Aim of the exercise: Reproduce the lines of text below word for word, covering all of the data, and omit the picture markers from your output.

(Dataset extract Opens)

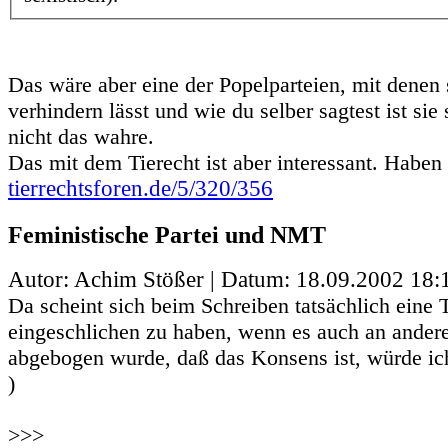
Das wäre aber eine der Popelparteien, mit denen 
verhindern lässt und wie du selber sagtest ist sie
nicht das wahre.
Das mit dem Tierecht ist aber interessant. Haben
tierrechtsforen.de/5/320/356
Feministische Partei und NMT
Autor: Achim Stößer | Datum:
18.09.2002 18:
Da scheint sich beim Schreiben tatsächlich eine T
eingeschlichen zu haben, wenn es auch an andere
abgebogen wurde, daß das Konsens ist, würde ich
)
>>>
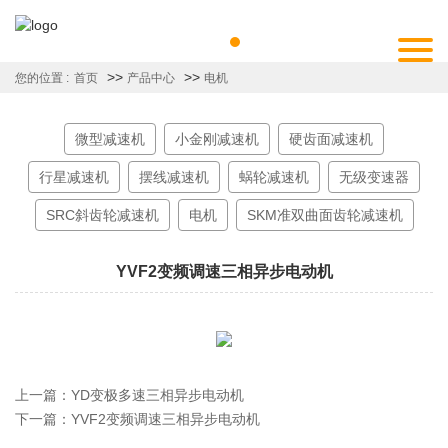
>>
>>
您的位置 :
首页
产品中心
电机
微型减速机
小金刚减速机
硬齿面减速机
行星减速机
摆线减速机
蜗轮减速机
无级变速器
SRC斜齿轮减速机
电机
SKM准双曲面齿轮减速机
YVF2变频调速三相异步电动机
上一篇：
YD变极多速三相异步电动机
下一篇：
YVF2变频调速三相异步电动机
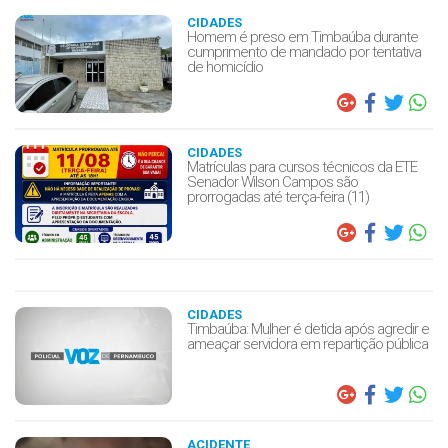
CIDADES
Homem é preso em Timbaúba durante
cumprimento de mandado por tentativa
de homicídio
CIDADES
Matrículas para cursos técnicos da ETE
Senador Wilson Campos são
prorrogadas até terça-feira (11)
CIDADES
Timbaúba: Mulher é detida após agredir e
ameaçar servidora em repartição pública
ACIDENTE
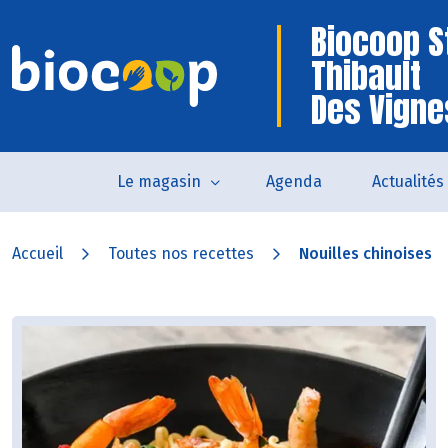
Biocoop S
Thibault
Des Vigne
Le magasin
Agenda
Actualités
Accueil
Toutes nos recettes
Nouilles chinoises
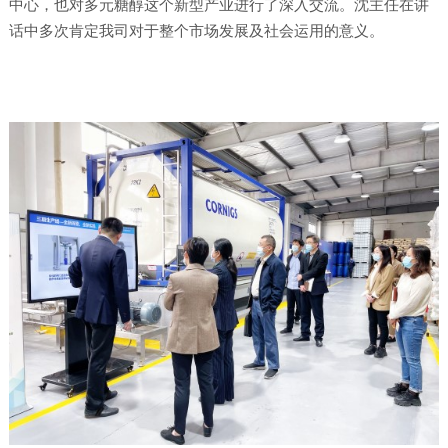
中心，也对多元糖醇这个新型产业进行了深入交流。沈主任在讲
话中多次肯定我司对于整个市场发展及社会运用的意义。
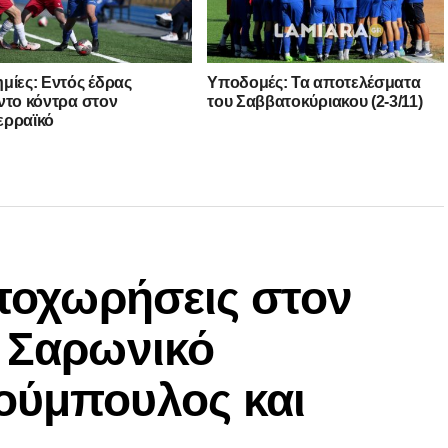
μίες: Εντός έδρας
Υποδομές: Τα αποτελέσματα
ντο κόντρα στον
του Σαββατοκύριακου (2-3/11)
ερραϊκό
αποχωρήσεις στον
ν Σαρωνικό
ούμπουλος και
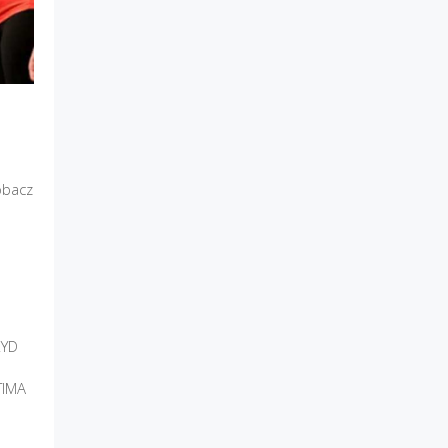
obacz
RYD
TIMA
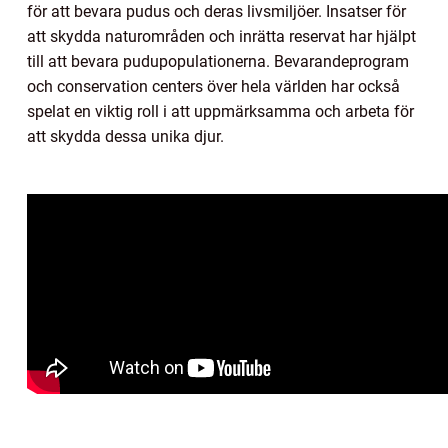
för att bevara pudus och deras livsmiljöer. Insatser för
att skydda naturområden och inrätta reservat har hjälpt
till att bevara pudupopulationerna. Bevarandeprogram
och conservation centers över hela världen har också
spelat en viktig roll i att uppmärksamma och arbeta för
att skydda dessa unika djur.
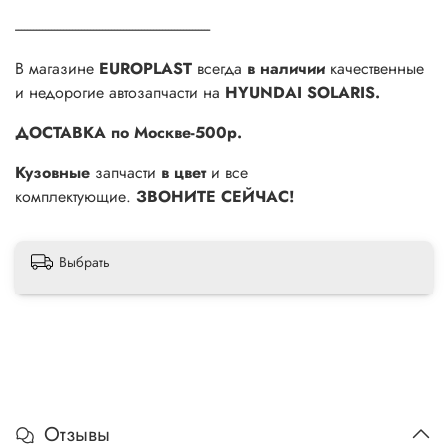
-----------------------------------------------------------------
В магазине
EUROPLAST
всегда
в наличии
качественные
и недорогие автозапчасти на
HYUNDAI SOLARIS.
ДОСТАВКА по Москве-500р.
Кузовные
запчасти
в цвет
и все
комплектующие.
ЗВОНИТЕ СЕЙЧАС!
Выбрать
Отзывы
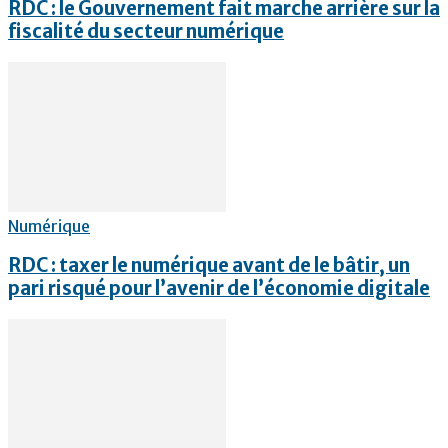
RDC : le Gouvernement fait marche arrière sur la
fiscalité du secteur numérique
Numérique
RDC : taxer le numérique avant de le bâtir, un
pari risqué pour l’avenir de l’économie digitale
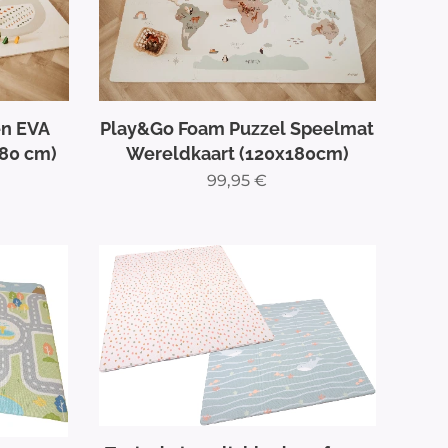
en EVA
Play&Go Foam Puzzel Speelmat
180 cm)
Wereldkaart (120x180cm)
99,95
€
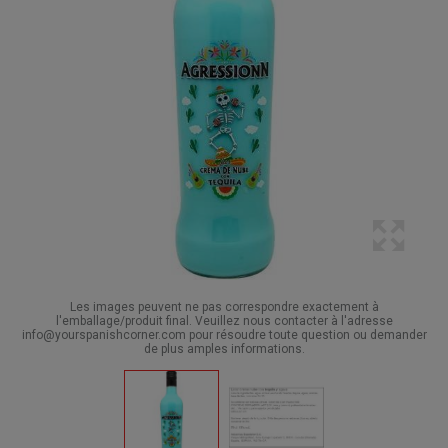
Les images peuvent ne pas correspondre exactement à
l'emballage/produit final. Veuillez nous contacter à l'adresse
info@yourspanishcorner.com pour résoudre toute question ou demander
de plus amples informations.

(Dataset extract Closes)

Solved exercise:
Das wäre aber eine der Popelparteien, mit denen 
verhindern lässt und wie du selber sagtest ist sie
nicht das wahre.
Das mit dem Tierecht ist aber interessant. Haben
tierrechtsforen.de/5/320/356
Feministische Partei und NMT
Autor: Achim Stößer | Datum:
18.09.2002 18:
Da scheint sich beim Schreiben tatsächlich eine T
eingeschlichen zu haben, wenn es auch an andere
abgebogen wurde, daß das Konsens ist, würde ich
)
>>>
>>
>>
您的位置 :
首页
产品中心
电机
微型减速机
小金刚减速机
硬齿面减速机
行星减速机
摆线减速机
蜗轮减速机
无级变速器
SRC斜齿轮减速机
电机
SKM准双曲面齿轮减速机
YVF2变频调速三相异步电动机
上一篇：
YD变极多速三相异步电动机
下一篇：
YVF2变频调速三相异步电动机
CIDADES
Homem é preso em Timbaúba durante
cumprimento de mandado por tentativa
de homicídio
CIDADES
Matrículas para cursos técnicos da ETE
Senador Wilson Campos são
prorrogadas até terça-feira (11)
CIDADES
Timbaúba: Mulher é detida após agredir e
ameaçar servidora em repartição pública
ACIDENTE
Biocoop S
Thibault
Des Vigne
Le magasin
Agenda
Actualités
Accueil
Toutes nos recettes
Nouilles chinoises
中心，也对多元糖醇这个新型产业进行了深入交流。沈主任在讲
话中多次肯定我司对于整个市场发展及社会运用的意义。
μίες: Εντός έδρας
Υποδομές: Τα αποτελέσματα
ντο κόντρα στον
του Σαββατοκύριακου (2-3/11)
ερραϊκό
αποχωρήσεις στον
ν Σαρωνικό
ούμπουλος και
obacz
RYD
TIMA
för att bevara pudus och deras livsmiljöer. Insatser för
att skydda naturområden och inrätta reservat har hjälpt
till att bevara pudupopulationerna. Bevarandeprogram
och conservation centers över hela världen har också
spelat en viktig roll i att uppmärksamma och arbeta för
att skydda dessa unika djur.
-----------------------------------------------------------------
В магазине
EUROPLAST
всегда
в наличии
качественные
и недорогие автозапчасти на
HYUNDAI SOLARIS.
ДОСТАВКА по Москве-500р.
Кузовные
запчасти
в цвет
и все
комплектующие.
ЗВОНИТЕ СЕЙЧАС!
Выбрать
Отзывы
RDC : le Gouvernement fait marche arrière sur la
fiscalité du secteur numérique
Numérique
RDC : taxer le numérique avant de le bâtir, un
pari risqué pour l’avenir de l’économie digitale
en EVA
Play&Go Foam Puzzel Speelmat
180 cm)
Wereldkaart (120x180cm)
99,95
€
Les images peuvent ne pas correspondre exactement à
l'emballage/produit final. Veuillez nous contacter à l'adresse
info@yourspanishcorner.com pour résoudre toute question ou demander
de plus amples informations.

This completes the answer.